> The task: The expected output is the full set of entries, retyped verbatim, pictures excluded.

> Collected data:
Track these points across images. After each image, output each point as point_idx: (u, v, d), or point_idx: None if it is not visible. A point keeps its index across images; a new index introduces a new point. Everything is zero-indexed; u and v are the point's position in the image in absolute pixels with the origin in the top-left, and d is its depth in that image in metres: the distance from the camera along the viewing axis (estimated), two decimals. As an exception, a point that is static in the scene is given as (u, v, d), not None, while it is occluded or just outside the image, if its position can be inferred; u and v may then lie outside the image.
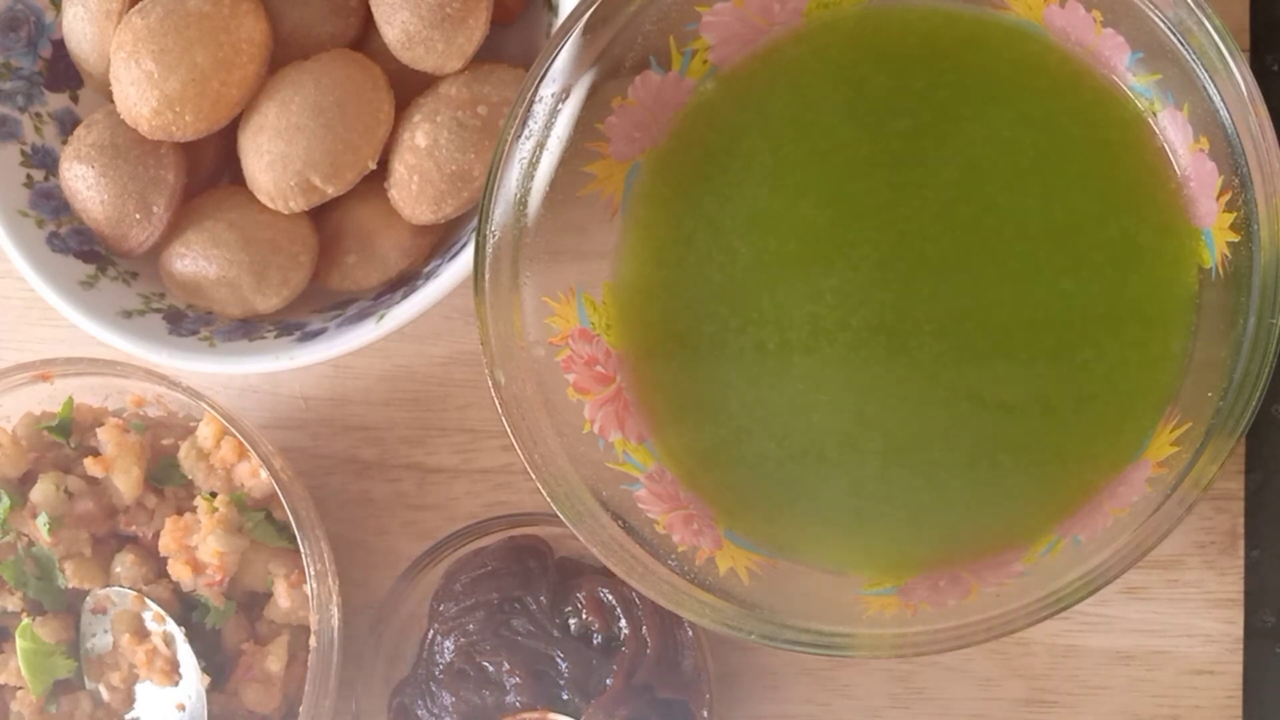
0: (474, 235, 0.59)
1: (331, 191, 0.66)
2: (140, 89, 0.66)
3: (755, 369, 0.61)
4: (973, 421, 0.60)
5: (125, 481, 0.68)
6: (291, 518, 0.65)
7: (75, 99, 0.72)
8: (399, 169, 0.67)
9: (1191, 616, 0.68)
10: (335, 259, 0.69)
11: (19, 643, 0.69)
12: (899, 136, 0.61)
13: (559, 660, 0.67)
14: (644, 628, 0.66)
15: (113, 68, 0.67)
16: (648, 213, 0.63)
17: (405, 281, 0.68)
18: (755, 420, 0.61)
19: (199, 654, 0.68)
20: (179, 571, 0.67)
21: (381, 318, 0.65)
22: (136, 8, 0.66)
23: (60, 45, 0.71)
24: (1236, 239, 0.56)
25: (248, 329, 0.69)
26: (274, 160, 0.66)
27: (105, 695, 0.70)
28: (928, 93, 0.61)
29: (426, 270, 0.68)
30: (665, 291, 0.63)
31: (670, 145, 0.63)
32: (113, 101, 0.68)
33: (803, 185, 0.62)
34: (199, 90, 0.65)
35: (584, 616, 0.67)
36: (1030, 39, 0.61)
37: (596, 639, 0.67)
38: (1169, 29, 0.56)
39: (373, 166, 0.66)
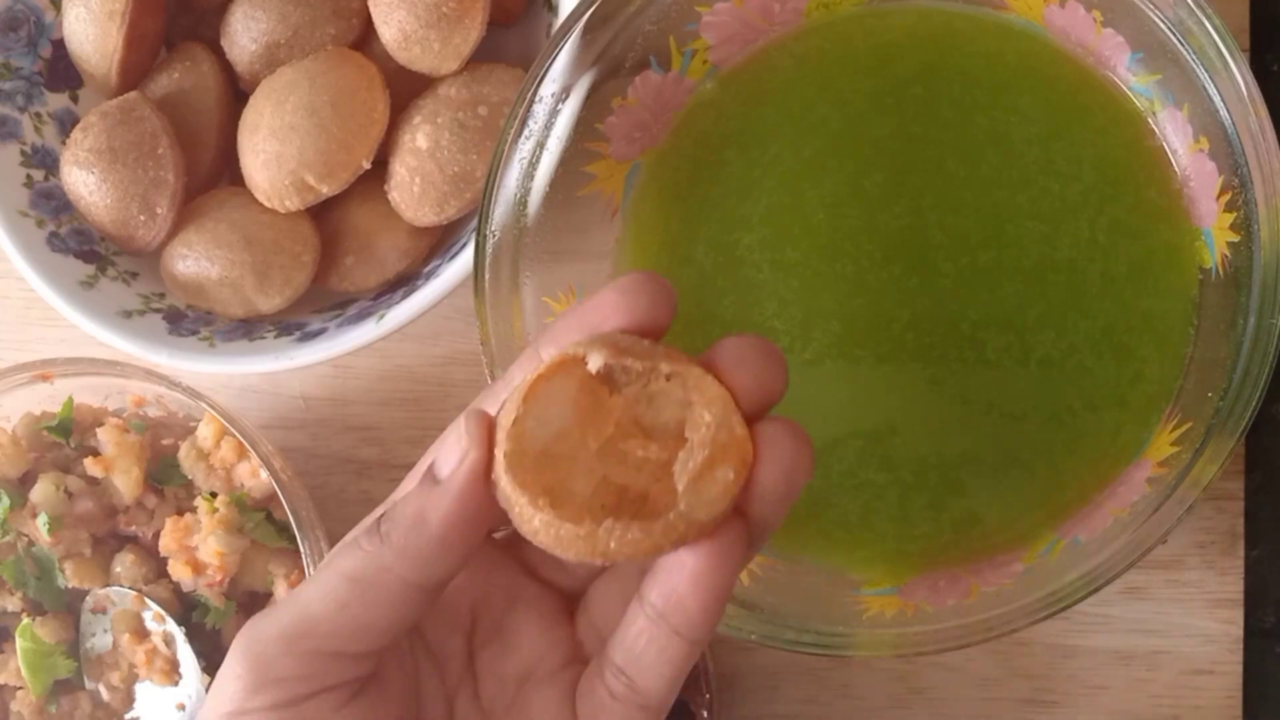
0: (474, 235, 0.59)
1: (326, 191, 0.66)
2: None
3: (755, 369, 0.61)
4: (972, 422, 0.60)
5: (125, 481, 0.68)
6: (291, 518, 0.65)
7: (75, 99, 0.72)
8: (400, 171, 0.66)
9: (1191, 616, 0.68)
10: (333, 260, 0.69)
11: (19, 643, 0.69)
12: (898, 137, 0.61)
13: (559, 660, 0.67)
14: (644, 628, 0.66)
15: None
16: (648, 213, 0.63)
17: (405, 281, 0.68)
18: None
19: (199, 654, 0.68)
20: (179, 571, 0.67)
21: (381, 318, 0.65)
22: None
23: (60, 45, 0.71)
24: (1236, 239, 0.56)
25: (248, 329, 0.69)
26: (268, 159, 0.66)
27: (105, 695, 0.70)
28: (927, 93, 0.61)
29: (426, 270, 0.68)
30: (665, 291, 0.63)
31: (670, 145, 0.63)
32: (112, 101, 0.68)
33: (803, 185, 0.62)
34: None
35: (584, 616, 0.67)
36: (1030, 39, 0.61)
37: (596, 639, 0.67)
38: (1169, 29, 0.56)
39: (367, 166, 0.66)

> Exercise solution:
Track these points across images. After each image, output each point as point_idx: (u, v, d), or point_idx: None if it is not visible. A point keeps its index across images; a new index introduces a new point. Everything is zero-indexed; u and v are the point's position in the image in absolute pixels with the origin in the top-left, and d is its depth in that image in metres: the distance from the camera along the viewing axis (estimated), two decimals. As an exception, a point that is static in the scene is given as (u, v, d), not None, while it is occluded or just outside the image, if its position can be inferred; u and v may then lie outside the image.
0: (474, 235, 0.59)
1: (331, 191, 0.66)
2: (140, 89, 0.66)
3: (755, 369, 0.61)
4: (973, 421, 0.60)
5: (125, 481, 0.68)
6: (291, 518, 0.65)
7: (75, 99, 0.72)
8: (399, 169, 0.67)
9: (1191, 616, 0.68)
10: (335, 259, 0.69)
11: (19, 643, 0.69)
12: (899, 136, 0.61)
13: (559, 660, 0.67)
14: (644, 628, 0.66)
15: (113, 68, 0.67)
16: (648, 213, 0.63)
17: (405, 281, 0.68)
18: (755, 420, 0.61)
19: (199, 654, 0.68)
20: (179, 571, 0.67)
21: (381, 318, 0.65)
22: (136, 8, 0.66)
23: (60, 45, 0.71)
24: (1236, 239, 0.56)
25: (248, 329, 0.69)
26: (274, 160, 0.66)
27: (105, 695, 0.70)
28: (928, 93, 0.61)
29: (426, 270, 0.68)
30: (665, 291, 0.63)
31: (670, 145, 0.63)
32: (113, 101, 0.68)
33: (803, 185, 0.62)
34: (199, 90, 0.65)
35: (584, 616, 0.67)
36: (1030, 39, 0.61)
37: (596, 639, 0.67)
38: (1169, 29, 0.56)
39: (373, 166, 0.66)
0: (474, 235, 0.59)
1: (326, 191, 0.66)
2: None
3: (755, 369, 0.61)
4: (972, 422, 0.60)
5: (125, 481, 0.68)
6: (291, 518, 0.65)
7: (75, 99, 0.72)
8: (400, 171, 0.66)
9: (1191, 616, 0.68)
10: (333, 260, 0.69)
11: (19, 643, 0.69)
12: (898, 137, 0.61)
13: (559, 660, 0.67)
14: (644, 628, 0.66)
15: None
16: (648, 213, 0.63)
17: (405, 281, 0.68)
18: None
19: (199, 654, 0.68)
20: (179, 571, 0.67)
21: (381, 318, 0.65)
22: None
23: (60, 45, 0.71)
24: (1236, 239, 0.56)
25: (248, 329, 0.69)
26: (268, 159, 0.66)
27: (105, 695, 0.70)
28: (927, 93, 0.61)
29: (426, 270, 0.68)
30: (665, 291, 0.63)
31: (670, 145, 0.63)
32: (112, 101, 0.68)
33: (803, 185, 0.62)
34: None
35: (584, 616, 0.67)
36: (1030, 39, 0.61)
37: (596, 639, 0.67)
38: (1169, 29, 0.56)
39: (367, 166, 0.66)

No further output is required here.